Truth is most people with biometric parents are fucked up somehow.

One girl I used to bang in HS was definately damaged goods.
 
In Quebec, adopting asian girl was almost a tend in the 80s.

Know personally a few ones,
Not aware of any mental issues.

But it's still a small sample.
There are a couple people I know who seemed fine. One is a white guy who was adopted by white parents. He knew he was adopted and seemed cool. I didn't know him that well though.

Another is an Asian girl adopted by white parents. It was just a one night stand at a bar so I didn't get to know her very well. I didn't see her again after we parted ways.
 
It makes sense. Many people that give babies up for adoption may be suffering from mental illness, drug addiction, trauma themselves. I know it's a big problem with Russian babies. They get adopted and develop huge emotional issues and violent outbursts because their mothers were addicts of specific drugs known to cause harm to offspring. I knew a family that adopted 3 kids from Russia and their lives were turned upside down. Really violent emotionally disturbed kids. My sis in law works in a school district with a high rate of Ukraine and Russian kids that were adopted, same thing.
 
From the ones I met, 2 out of 3 were delinquents.
 
From what I understand is they would've turned out the were they are regardless if they lived in some normal family with everything that money could buy or with deadbeat parents in Calcutta.

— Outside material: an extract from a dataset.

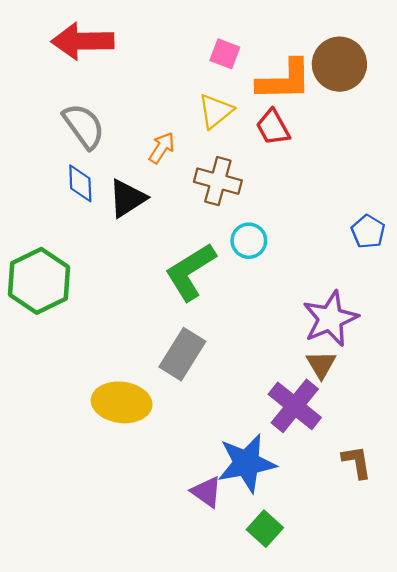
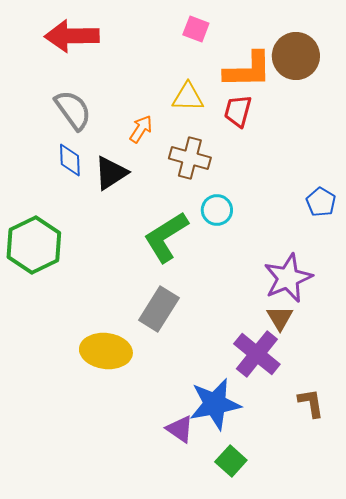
pink square: (225, 54) -> (196, 29), moved
yellow triangle: (216, 111) -> (188, 97), turned 40
red trapezoid: (273, 127) -> (238, 111), turned 44

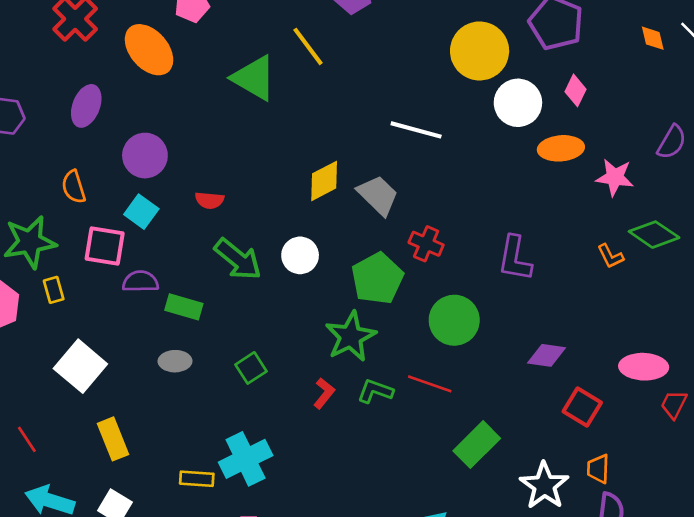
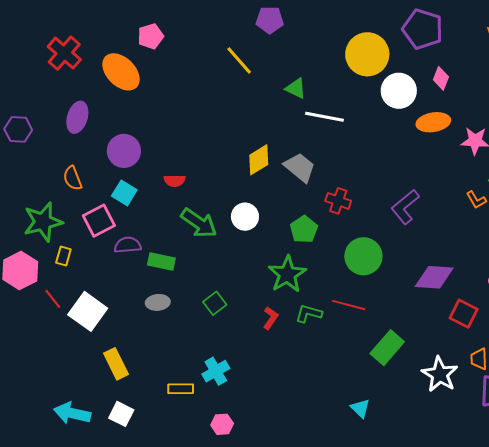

Personality is largely nature over nurture.
 
From what I understand is they would've turned out the were they are regardless if they lived in some normal family with everything that money could buy or with deadbeat parents in Calcutta.

Personality is largely nature over nurture.
Also could be true. I would wager the racial/national identity issue a lot of adoptees seem to have would probably be absent if they weren't adopted though.